Task prompt
Give back exactly the line containing "海外「大谷翔平が1試合2発！完全に人間離れしているんだが…」" together with all the lines after it, ending at the final line below.

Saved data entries

----------------

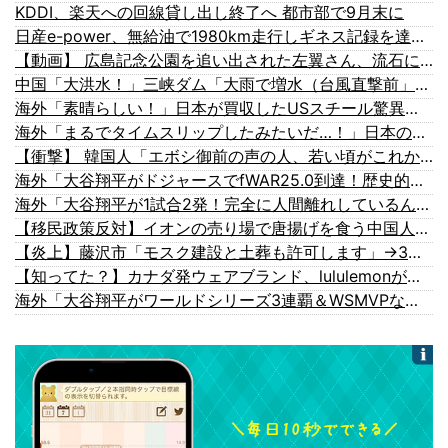
KDDI、楽天への回線貸し出し終了へ 都市部で9月末に
日産e-power、無給油で1980km走行しギネス記録を達成、無駄な発電や送電ロスなくEVよりエコを証明
【動画】 広島記念公園を追い出された左翼さん、流石にキモすぎて炎上
中国「大洪水！」三峡ダム「大雨で増水（台風直撃前」中国ダム「緊急放流！」中国鉄道「列車が走行中に流される」中国避難所「支援物資は有料です」謎の勢力「え」→
海外「素晴らしい！」日本が買収したUSスチール驚異の大復活に米国人が大喜び
海外「まるでタイムスリップしたみたいだ…！」日本の江戸時代の街並みがそのまま保存されている貴重な場所とは・・・？【海外の反応】
【衝撃】 韓国人「エボシ御前の声の人、若い頃がこれかよ」
海外「大谷翔平がドジャースでfWAR25.0到達！歴史的ペースに海外騒然…」
海外「大谷翔平が1試合2発！完全に人間離れしているんだが…」
【移民政策反対】イオンの売り場で唐揚げを食う中国人の子供
【炎上】藤沢市「モスク建設と土葬も許可します」→3万人の反対署名も却下
【知ってた？】カナダ発ウェアブランド、lululemonが日本でオープン→店名は日本差別からできた？
海外「大谷翔平がワールドシリーズ3連覇＆WSMVPなら歴代何位？海外ファンの答えがこちら」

----------------

Exercise solution
海外「大谷翔平が1試合2発！完全に人間離れしているんだが…」
【移民政策反対】イオンの売り場で唐揚げを食う中国人の子供
【炎上】藤沢市「モスク建設と土葬も許可します」→3万人の反対署名も却下
【知ってた？】カナダ発ウェアブランド、lululemonが日本でオープン→店名は日本差別からできた？
海外「大谷翔平がワールドシリーズ3連覇＆WSMVPなら歴代何位？海外ファンの答えがこちら」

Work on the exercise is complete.